I was fortunate enough to be given tickets for the Bucharest Open men’s semi-finals over the weekend, and, even more useful, a parking permit. Now tennis isn’t really my thing but I know someone’s who’s obsessed with it, having stayed up for the US Open so many nights that his body clock is now completely reversed, so as an act of kindness I accepted the invitation. Off we went to find the BCR Open. Given that it’s Romania’s premier tennis championship, we were expecting signs, parking directions, some indication somewhere that this momentous event was taking place. Nothing. The parking permit did recommend entering via a particular street but neglected to say that it was full of pot holes and barely traversable. Nevertheless, we arrived halfway along at a no entry sign but were allowed with the aid of our permit to drive through. But where was the car park? Indeed, where was the championship venue?

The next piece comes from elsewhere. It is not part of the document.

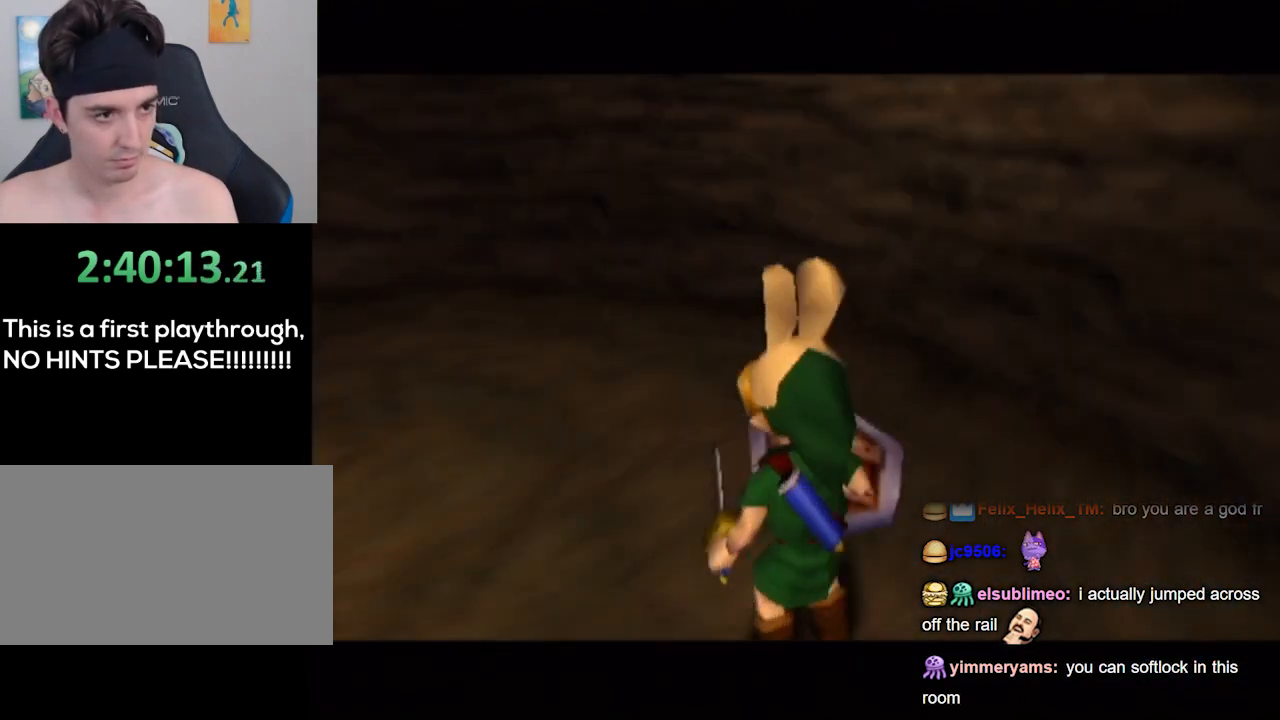
{"buttons": [], "left_stick": "left", "right_stick": "center", "events": [[467, "left_stick", "left"]]}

Once at the other end of the street, we were at a loss to know where to go next. The guard outside a rather formal looking entrance with a Romanian flag flying indicated we had actually arrived at the right place and suggested we could park anywhere in the street, seeming disinclined to actually let us drive through the gate. Possibly because it was neither a diplomatic car or a Mercedes.

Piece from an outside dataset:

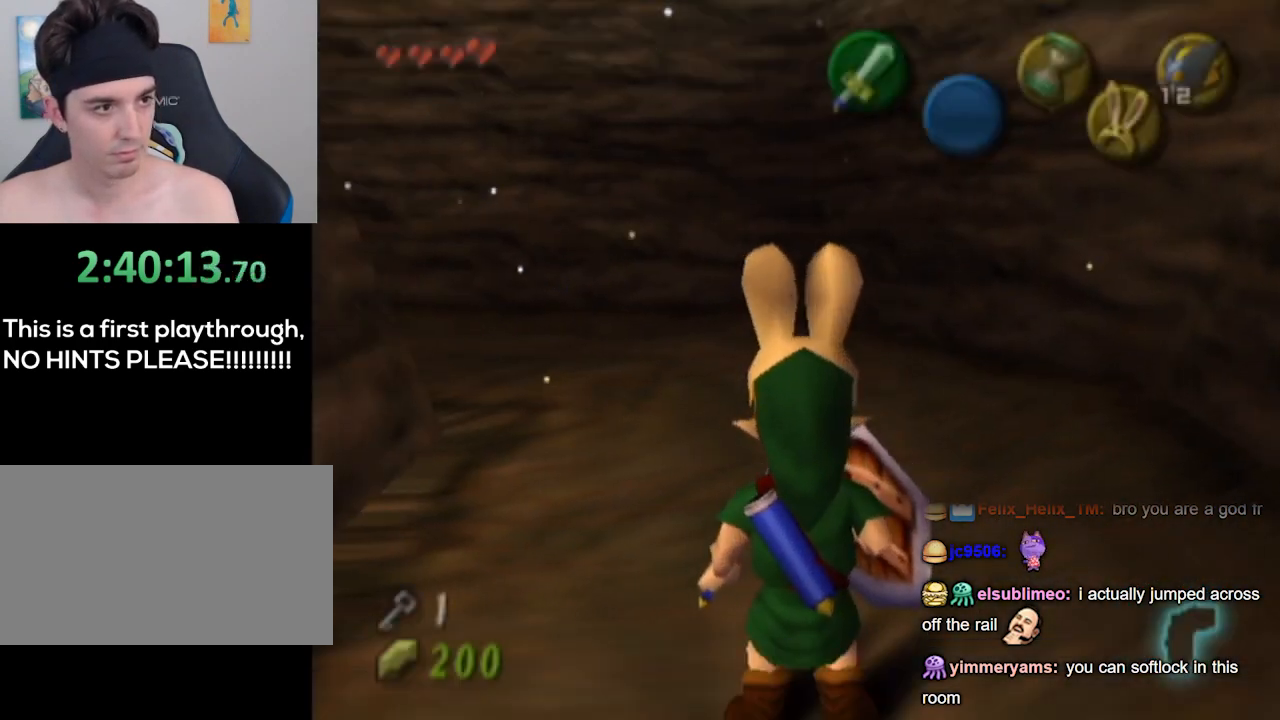
{"buttons": ["L1"], "left_stick": "right", "right_stick": "center", "events": [[67, "L1", "down"], [100, "left_stick", "center"], [367, "left_stick", "right"], [433, "A", "down"], [500, "A", "up"]]}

We made our way through the very generous grounds to our stand, past several stalls serving surprisingly tasty refreshments, skimpily dressed girls handing out free copies of Tabu magazine, Glade deodorizer strips and cardboard fans, and kids clutching outsize tennis balls for collecting autographs. The stands of the court itself were half empty and remained sparsely attended for both semi final matches, exciting though they were even to my inexpert eye. This is probably a good thing. I’m not sure whether the players would have been able to focus on their game had the stands been full. It seems to be commonplace for spectators to smoke in the stands, to keep their phones on, to chat to their neighbours about anything (but tennis). As for the traffic during the breaks, either there is an outbreak of weak bladder disease in the tennis-watching population or they were all suffering from Attention Deficit Disorder. Not to mention same kids with their autograph balls who spent the minutes between serves and games racing in groups of 6 or 7 from one row to another around the court. Did they actually see any of the game, I wonder?

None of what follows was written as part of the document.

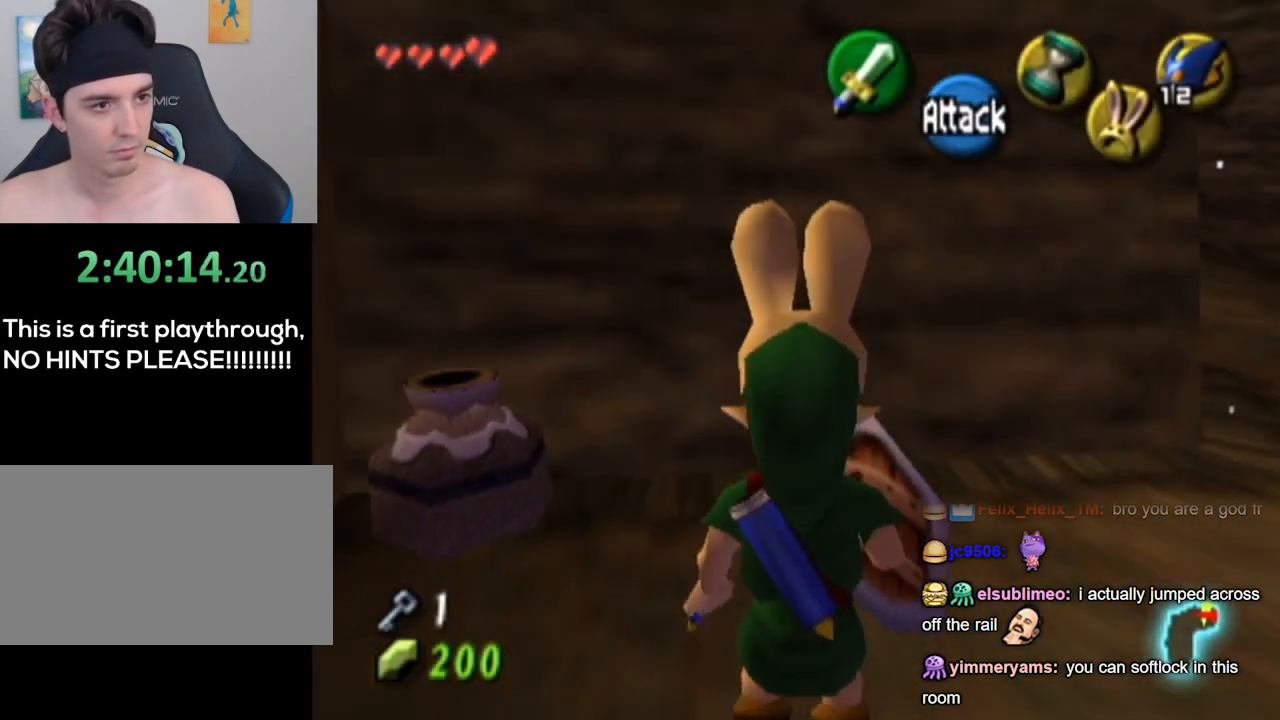
{"buttons": ["L1"], "left_stick": "right", "right_stick": "center", "events": [[233, "left_stick", "center"], [367, "left_stick", "right"], [400, "A", "down"], [467, "A", "up"]]}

By the time the semifinals were over, and people started filing in for the exhibition match between the professionals (Ilie Nastase and Andrei Pavel against Henri LeConte and Mansour Bahrami), I concluded that it wasn’t actually tennis which was the spectator sport here but the being seen at the tennis championship. One particular couple caught my eye. Mr Poser with his sweater artfully draped over his shoulders, and his much younger Miss Thing on his arm, periodically flicking back her (admittedly very long) hair, sunglasses firmly positioned on her nose even after the lights went on and the rain started falling. Shame the whole effect was spoilt by the spitting out of the sunflower seed shells, most of which ended up on the ground. So uncool. Someone should tell them.
If you’re interested, the tennis was pretty good and the exhibition match a laugh as well, as we expected.